Would you transcribe the listing that follows, character for character, and omit its images?

--- Start Data ---

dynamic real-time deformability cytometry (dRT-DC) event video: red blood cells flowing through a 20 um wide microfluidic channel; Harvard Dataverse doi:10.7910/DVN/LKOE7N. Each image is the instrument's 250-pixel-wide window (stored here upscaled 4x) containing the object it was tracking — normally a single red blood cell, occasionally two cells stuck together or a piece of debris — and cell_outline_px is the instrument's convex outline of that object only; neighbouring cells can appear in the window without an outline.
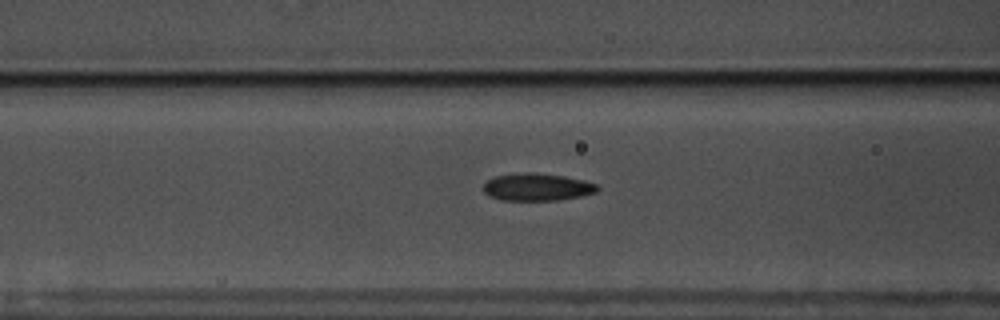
{"species": "common noctule bat (a hibernating species)", "species_latin": "Nyctalus noctula", "temperature_condition": "warm", "stored_images_in_passage": 53, "camera_frame_rate_fps": 3000, "um_per_image_px": 0.085, "animal": {"sex": "male", "body_mass_g": 17.5, "forearm_length_mm": 52.3}, "frame": {"image": 1, "passage_image": 19, "time_ms": 6.0, "image_size_px": [1000, 320], "cell_outline_px": [[600, 188], [596, 192], [580, 196], [556, 200], [500, 200], [488, 196], [484, 192], [484, 184], [488, 180], [496, 176], [528, 172], [536, 172], [564, 176], [584, 180], [596, 184]], "centroid_in_image_um": [45.65, 15.9], "position_along_channel_um": 120.9, "area_um2": 18.15}}
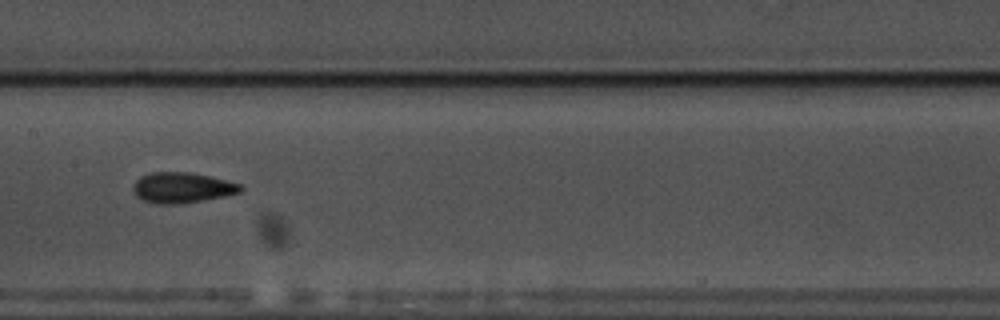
{"frame": {"image": 2, "passage_image": 25, "time_ms": 8.0, "image_size_px": [1000, 320], "cell_outline_px": [[244, 188], [240, 192], [224, 196], [180, 204], [156, 204], [144, 200], [136, 196], [132, 192], [132, 184], [140, 176], [148, 172], [192, 172], [212, 176], [240, 184]], "centroid_in_image_um": [15.44, 15.94], "position_along_channel_um": 192.0, "area_um2": 19.36}}
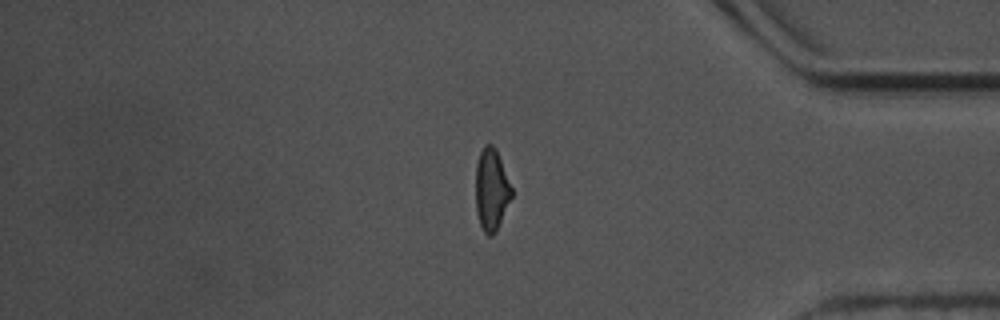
{"frame": {"image": 3, "passage_image": 44, "time_ms": 14.333, "image_size_px": [1000, 320], "cell_outline_px": [[512, 196], [496, 232], [492, 236], [488, 236], [484, 232], [480, 224], [476, 212], [476, 164], [480, 152], [484, 144], [492, 144], [496, 148], [512, 188]], "centroid_in_image_um": [41.77, 16.12], "position_along_channel_um": 393.4, "area_um2": 17.17}, "authors_computed_cell_mechanics": {"area_um2": 17.7446, "velocity_mm_per_s": 3.5538, "shape_relaxation_time_tau1_ms": 4.2826, "shape_relaxation_time_tau2_ms": 2.0191, "deformation_change_tau1": 0.1399, "deformation_change_tau2": 0.0998}}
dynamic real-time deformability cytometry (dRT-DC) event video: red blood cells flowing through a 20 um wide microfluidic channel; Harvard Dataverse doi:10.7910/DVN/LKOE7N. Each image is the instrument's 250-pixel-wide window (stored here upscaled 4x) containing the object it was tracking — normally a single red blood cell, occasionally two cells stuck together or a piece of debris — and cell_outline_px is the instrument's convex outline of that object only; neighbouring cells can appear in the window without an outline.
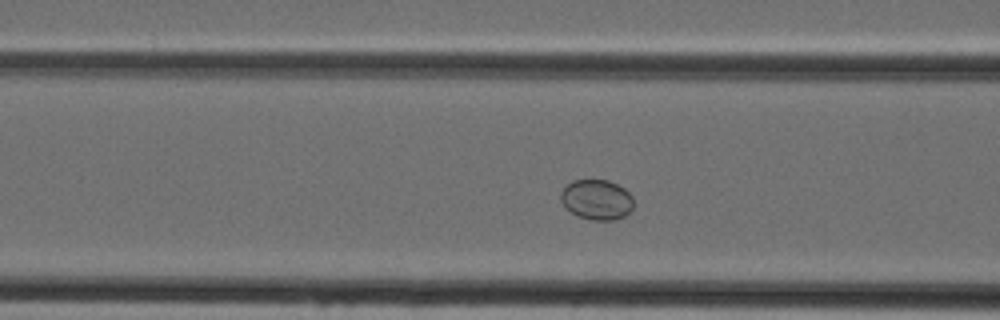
{"species": "Egyptian fruit bat (a non-hibernating species)", "species_latin": "Rousettus aegyptiacus", "temperature_condition": "cold", "stored_images_in_passage": 45, "camera_frame_rate_fps": 3000, "um_per_image_px": 0.085, "animal": {"sex": "female"}, "frame": {"image": 1, "passage_image": 15, "time_ms": 4.667, "image_size_px": [1000, 320], "cell_outline_px": [[632, 208], [624, 216], [612, 220], [592, 220], [580, 216], [564, 208], [560, 200], [560, 192], [572, 180], [608, 180], [624, 188], [632, 196]], "centroid_in_image_um": [50.69, 16.96], "position_along_channel_um": 115.9, "area_um2": 16.94}}
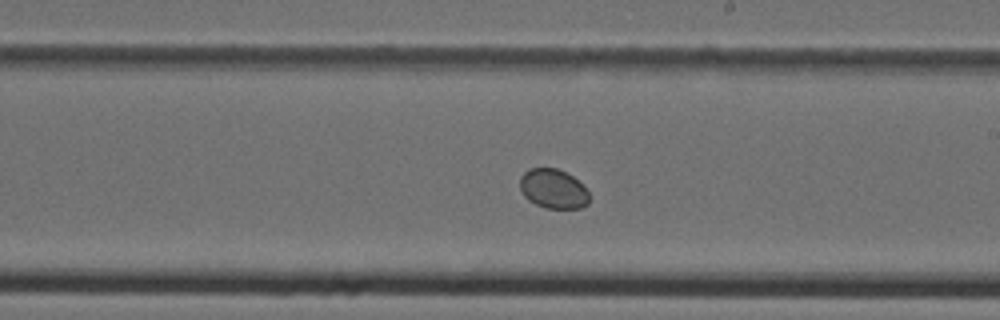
{"frame": {"image": 2, "passage_image": 24, "time_ms": 7.667, "image_size_px": [1000, 320], "cell_outline_px": [[588, 204], [580, 208], [544, 208], [528, 200], [524, 196], [520, 188], [520, 176], [528, 168], [556, 168], [572, 176], [588, 192]], "centroid_in_image_um": [46.98, 16.05], "position_along_channel_um": 242.0, "area_um2": 15.78}}
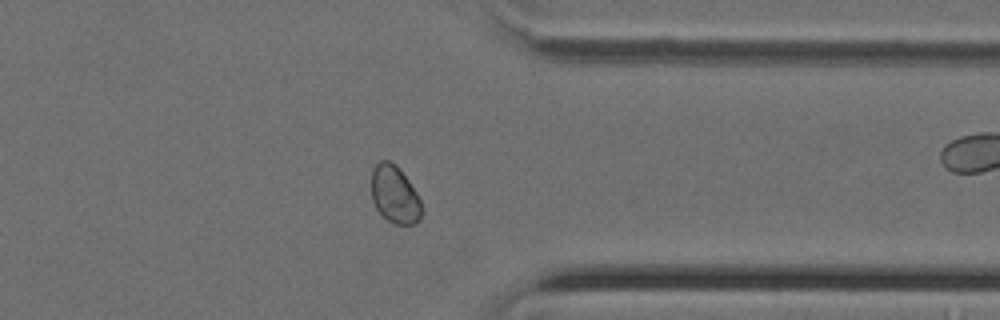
{"frame": {"image": 3, "passage_image": 34, "time_ms": 11.0, "image_size_px": [1000, 320], "cell_outline_px": [[424, 212], [420, 220], [412, 224], [396, 224], [388, 220], [376, 208], [372, 200], [372, 168], [380, 160], [388, 160], [396, 164], [408, 180], [416, 192], [424, 208]], "centroid_in_image_um": [33.58, 16.53], "position_along_channel_um": 377.8, "area_um2": 16.94}}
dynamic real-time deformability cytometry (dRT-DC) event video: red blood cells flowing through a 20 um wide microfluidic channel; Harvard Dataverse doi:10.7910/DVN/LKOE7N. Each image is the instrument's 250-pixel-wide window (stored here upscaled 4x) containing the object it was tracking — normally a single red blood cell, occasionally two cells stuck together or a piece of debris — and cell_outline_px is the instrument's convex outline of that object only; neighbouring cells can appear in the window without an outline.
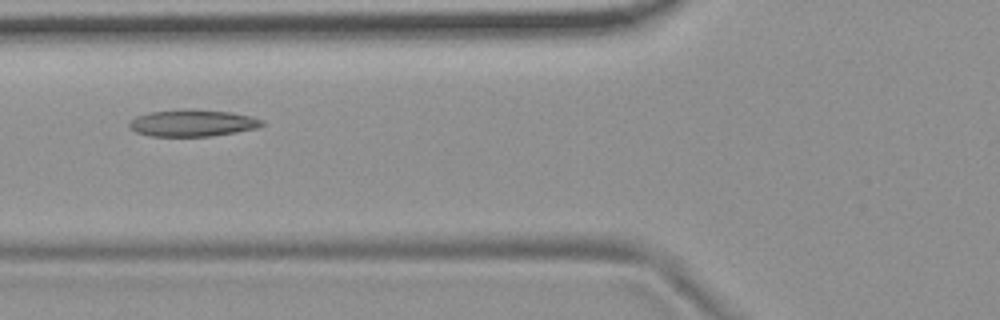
{"species": "common noctule bat (a hibernating species)", "species_latin": "Nyctalus noctula", "temperature_condition": "room temperature", "stored_images_in_passage": 10, "camera_frame_rate_fps": 3000, "um_per_image_px": 0.085, "animal": {"sex": "female", "body_mass_g": 19.9}, "frame": {"image": 1, "passage_image": 5, "time_ms": 1.333, "image_size_px": [1000, 320], "cell_outline_px": [[264, 124], [256, 128], [236, 132], [212, 136], [148, 136], [136, 132], [128, 128], [128, 124], [136, 116], [148, 112], [192, 108], [232, 112], [252, 116], [264, 120]], "centroid_in_image_um": [16.36, 10.45], "position_along_channel_um": 109.4, "area_um2": 21.04}}
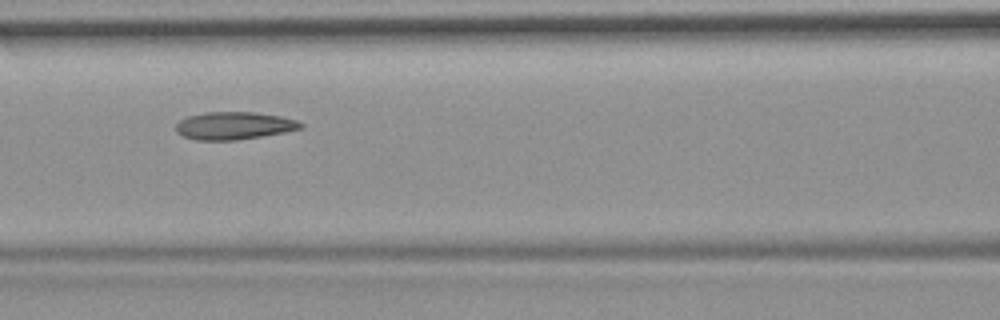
{"frame": {"image": 2, "passage_image": 6, "time_ms": 1.667, "image_size_px": [1000, 320], "cell_outline_px": [[304, 128], [284, 132], [236, 140], [196, 140], [184, 136], [176, 132], [176, 124], [180, 120], [188, 116], [204, 112], [256, 112], [280, 116], [296, 120], [304, 124]], "centroid_in_image_um": [19.89, 10.68], "position_along_channel_um": 146.7, "area_um2": 20.06}}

--- End Data ---

The output >>
dynamic real-time deformability cytometry (dRT-DC) event video: red blood cells flowing through a 20 um wide microfluidic channel; Harvard Dataverse doi:10.7910/DVN/LKOE7N. Each image is the instrument's 250-pixel-wide window (stored here upscaled 4x) containing the object it was tracking — normally a single red blood cell, occasionally two cells stuck together or a piece of debris — and cell_outline_px is the instrument's convex outline of that object only; neighbouring cells can appear in the window without an outline.
{"species": "common noctule bat (a hibernating species)", "species_latin": "Nyctalus noctula", "temperature_condition": "warm", "stored_images_in_passage": 53, "camera_frame_rate_fps": 3000, "um_per_image_px": 0.085, "animal": {"sex": "male", "body_mass_g": 17.5, "forearm_length_mm": 52.3}, "frame": {"image": 1, "passage_image": 19, "time_ms": 6.0, "image_size_px": [1000, 320], "cell_outline_px": [[600, 188], [596, 192], [580, 196], [556, 200], [500, 200], [488, 196], [484, 192], [484, 184], [488, 180], [496, 176], [528, 172], [536, 172], [564, 176], [584, 180], [596, 184]], "centroid_in_image_um": [45.65, 15.9], "position_along_channel_um": 120.9, "area_um2": 18.15}}
{"frame": {"image": 2, "passage_image": 25, "time_ms": 8.0, "image_size_px": [1000, 320], "cell_outline_px": [[244, 188], [240, 192], [224, 196], [180, 204], [156, 204], [144, 200], [136, 196], [132, 192], [132, 184], [140, 176], [148, 172], [192, 172], [212, 176], [240, 184]], "centroid_in_image_um": [15.44, 15.94], "position_along_channel_um": 192.0, "area_um2": 19.36}}
{"frame": {"image": 3, "passage_image": 44, "time_ms": 14.333, "image_size_px": [1000, 320], "cell_outline_px": [[512, 196], [496, 232], [492, 236], [488, 236], [484, 232], [480, 224], [476, 212], [476, 164], [480, 152], [484, 144], [492, 144], [496, 148], [512, 188]], "centroid_in_image_um": [41.77, 16.12], "position_along_channel_um": 393.4, "area_um2": 17.17}, "authors_computed_cell_mechanics": {"area_um2": 17.7446, "velocity_mm_per_s": 3.5538, "shape_relaxation_time_tau1_ms": 4.2826, "shape_relaxation_time_tau2_ms": 2.0191, "deformation_change_tau1": 0.1399, "deformation_change_tau2": 0.0998}}
dynamic real-time deformability cytometry (dRT-DC) event video: red blood cells flowing through a 20 um wide microfluidic channel; Harvard Dataverse doi:10.7910/DVN/LKOE7N. Each image is the instrument's 250-pixel-wide window (stored here upscaled 4x) containing the object it was tracking — normally a single red blood cell, occasionally two cells stuck together or a piece of debris — and cell_outline_px is the instrument's convex outline of that object only; neighbouring cells can appear in the window without an outline.
{"species": "Egyptian fruit bat (a non-hibernating species)", "species_latin": "Rousettus aegyptiacus", "temperature_condition": "cold", "stored_images_in_passage": 45, "camera_frame_rate_fps": 3000, "um_per_image_px": 0.085, "animal": {"sex": "female"}, "frame": {"image": 1, "passage_image": 15, "time_ms": 4.667, "image_size_px": [1000, 320], "cell_outline_px": [[632, 208], [624, 216], [612, 220], [592, 220], [580, 216], [564, 208], [560, 200], [560, 192], [572, 180], [608, 180], [624, 188], [632, 196]], "centroid_in_image_um": [50.69, 16.96], "position_along_channel_um": 115.9, "area_um2": 16.94}}
{"frame": {"image": 2, "passage_image": 24, "time_ms": 7.667, "image_size_px": [1000, 320], "cell_outline_px": [[588, 204], [580, 208], [544, 208], [528, 200], [524, 196], [520, 188], [520, 176], [528, 168], [556, 168], [572, 176], [588, 192]], "centroid_in_image_um": [46.98, 16.05], "position_along_channel_um": 242.0, "area_um2": 15.78}}
{"frame": {"image": 3, "passage_image": 34, "time_ms": 11.0, "image_size_px": [1000, 320], "cell_outline_px": [[424, 212], [420, 220], [412, 224], [396, 224], [388, 220], [376, 208], [372, 200], [372, 168], [380, 160], [388, 160], [396, 164], [408, 180], [416, 192], [424, 208]], "centroid_in_image_um": [33.58, 16.53], "position_along_channel_um": 377.8, "area_um2": 16.94}}
dynamic real-time deformability cytometry (dRT-DC) event video: red blood cells flowing through a 20 um wide microfluidic channel; Harvard Dataverse doi:10.7910/DVN/LKOE7N. Each image is the instrument's 250-pixel-wide window (stored here upscaled 4x) containing the object it was tracking — normally a single red blood cell, occasionally two cells stuck together or a piece of debris — and cell_outline_px is the instrument's convex outline of that object only; neighbouring cells can appear in the window without an outline.
{"species": "common noctule bat (a hibernating species)", "species_latin": "Nyctalus noctula", "temperature_condition": "room temperature", "stored_images_in_passage": 10, "camera_frame_rate_fps": 3000, "um_per_image_px": 0.085, "animal": {"sex": "female", "body_mass_g": 19.9}, "frame": {"image": 1, "passage_image": 5, "time_ms": 1.333, "image_size_px": [1000, 320], "cell_outline_px": [[264, 124], [256, 128], [236, 132], [212, 136], [148, 136], [136, 132], [128, 128], [128, 124], [136, 116], [148, 112], [192, 108], [232, 112], [252, 116], [264, 120]], "centroid_in_image_um": [16.36, 10.45], "position_along_channel_um": 109.4, "area_um2": 21.04}}
{"frame": {"image": 2, "passage_image": 6, "time_ms": 1.667, "image_size_px": [1000, 320], "cell_outline_px": [[304, 128], [284, 132], [236, 140], [196, 140], [184, 136], [176, 132], [176, 124], [180, 120], [188, 116], [204, 112], [256, 112], [280, 116], [296, 120], [304, 124]], "centroid_in_image_um": [19.89, 10.68], "position_along_channel_um": 146.7, "area_um2": 20.06}}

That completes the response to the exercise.